Oh, she still clings to my legs, sits on my lap, hums her tune. The snuff-brown pinnies are things of the past, but I have not made her wear shoes and the dresses I’ve bought for her are fairly plain. To Flo, colour is for crayons, though not any more. These days she walks up to the shops with me, something she never did with her mother, so sometimes I wonder if, out of sheer ignorance, I’ve thrown a spanner into how Flo and The House work. My one barometer is Flo herself. If Flo likes it or seems to enjoy it, we do it. Certainly she loves her weekends at Wentworth Falls, packs her weeny port on Friday nights and makes sure that the canvas dilly-bag is aired out for Marceline. Poor Toby! Not one, but three women.
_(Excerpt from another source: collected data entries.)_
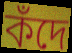
কঁদে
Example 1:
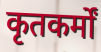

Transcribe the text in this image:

कृतकर्मों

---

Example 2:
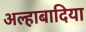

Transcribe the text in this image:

अल्हाबादिया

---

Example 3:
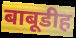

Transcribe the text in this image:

बाबूडीह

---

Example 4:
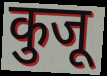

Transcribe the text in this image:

कुजू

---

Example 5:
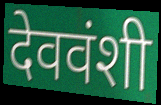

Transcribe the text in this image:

देववंशी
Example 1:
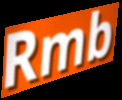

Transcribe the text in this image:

Rmb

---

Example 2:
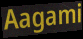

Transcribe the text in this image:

Aagami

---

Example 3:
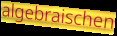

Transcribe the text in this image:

algebraischen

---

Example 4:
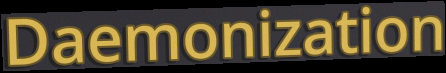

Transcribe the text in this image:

Daemonization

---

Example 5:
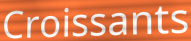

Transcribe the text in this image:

Croissants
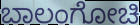
ಬಾಲಂಗೋಚಿ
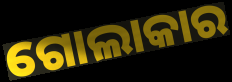
ଗୋଲାକାର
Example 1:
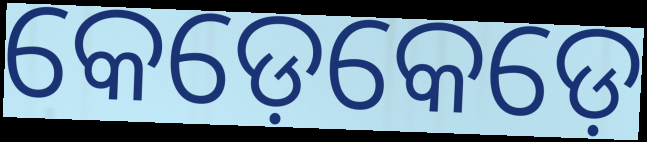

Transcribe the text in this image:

କେଡ଼େକେଡ଼େ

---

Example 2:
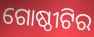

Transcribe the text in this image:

ଗୋଷ୍ଠୀଟିର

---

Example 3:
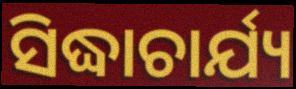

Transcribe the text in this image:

ସିଦ୍ଧାଚାର୍ଯ୍ୟ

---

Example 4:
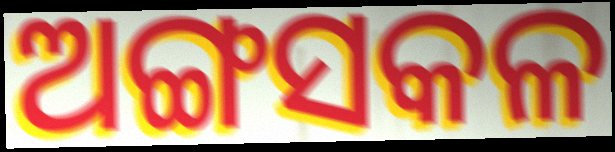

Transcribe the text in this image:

ଅଙ୍ଗସକଳ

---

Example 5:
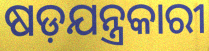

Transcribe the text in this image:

ଷଡ଼ଯନ୍ତ୍ରକାରୀ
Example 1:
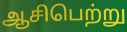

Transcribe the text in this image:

ஆசிபெற்று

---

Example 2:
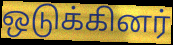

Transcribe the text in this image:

ஒடுக்கினர்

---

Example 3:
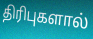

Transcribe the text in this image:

திரிபுகளால்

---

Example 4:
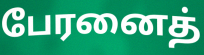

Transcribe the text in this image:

பேரனைத்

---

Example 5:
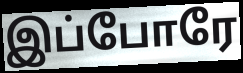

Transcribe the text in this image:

இப்போரே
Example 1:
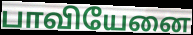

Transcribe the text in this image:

பாவியேனை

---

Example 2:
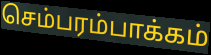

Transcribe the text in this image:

செம்பரம்பாக்கம்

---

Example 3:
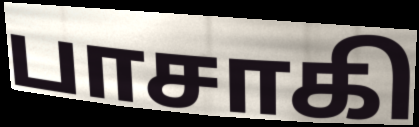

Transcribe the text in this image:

பாசாகி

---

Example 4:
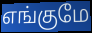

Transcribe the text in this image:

எங்குமே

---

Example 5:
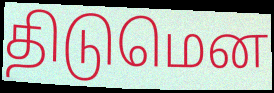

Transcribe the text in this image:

திடுமென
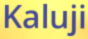
Kaluji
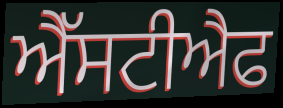
ਐੱਸਟੀਐਫ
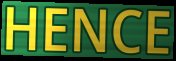
HENCE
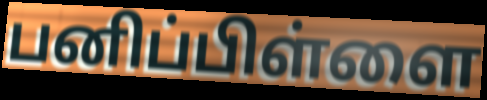
பனிப்பிள்ளை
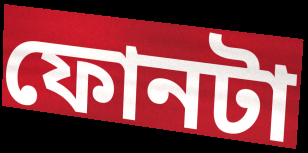
ফোনটা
Little though I liked the thought, I’ve made Harold’s room my bedroom, and put Flo in her mother’s old bedroom. That cranny Flo used to be in is now the linen closet and the Delvecchio Schwartz reference library. I wondered if I was removing myself too far from Flo, but luckily Marceline took care of that by transferring to Flo’s bed. She sleeps, my angel, so sweetly and soundly, never stirs, never seems to have bad dreams.

The nightly gallops and guffaws ceased the moment I found the will, but I’m still far from positive that Mrs. Delvecchio Schwartz has properly Passed Over. When I went that first night to Harold’s room, my hair on end and my skin solid goose pimples, I heard a soft sigh as I closed the door. Not her sigh. Harold’s. Like a goodbye forever.

Then her voice said “Youse done good, princess. Ripper-ace!”

Something fluttered and flapped. One of Klaus’s budgies. I looked at it, it looked at me, then I held out my hand and it hopped onto my finger, jigged up and down gleefully.

“Oh, thank heavens!” Klaus cried when I presented the bird to him. “My little Mausie flew out the window the moment I opened it. I thought I’d lost her for good.”

“No worries, ace,” I said. “You’re not going to get rid of little Mausie that easily. Will he—eh, Mausie?”

All the above notwithstanding, Flo won’t scribble, and it has all of us beaten. Jim and Bob, Klaus and Pappy spend hours with her and the crayons, coaxing and cajoling. Even Toby has succumbed to Scribble Mania. He went out and bought several blocks of butcher’s paper and showed her how to scribble on those, but she just looked at me sadly and dropped the pink crayon he offered her.

Thursday,

May 25th, 1961

It’s taken a long time, but the Mesdames Fugue and Toccata are finally sorted out to everybody’s satisfaction. They stuck to their story that they only paid thirty quid a week in rent, I blew a succession of raspberries, and so it went for a long time. But today we agreed on four hundred quid a week from each of the ladies, thirty of it on the official books. Though I am fond of the Mesdames, you can’t run a very superior brothel catering to all sorts of tastes above and beyond the usual without also being as tough as a pair of old boots. They are tough. So for a short moment they tried pulling a few Council strings to get me into hot water, but I simply sent each of them a weeny Kewpie doll with china-headed pins shoved up their fundamental orifices, back and front, and a third in the mouth for good measure. Oooooo-aa! The message was correctly interpreted, the Mesdames gave in.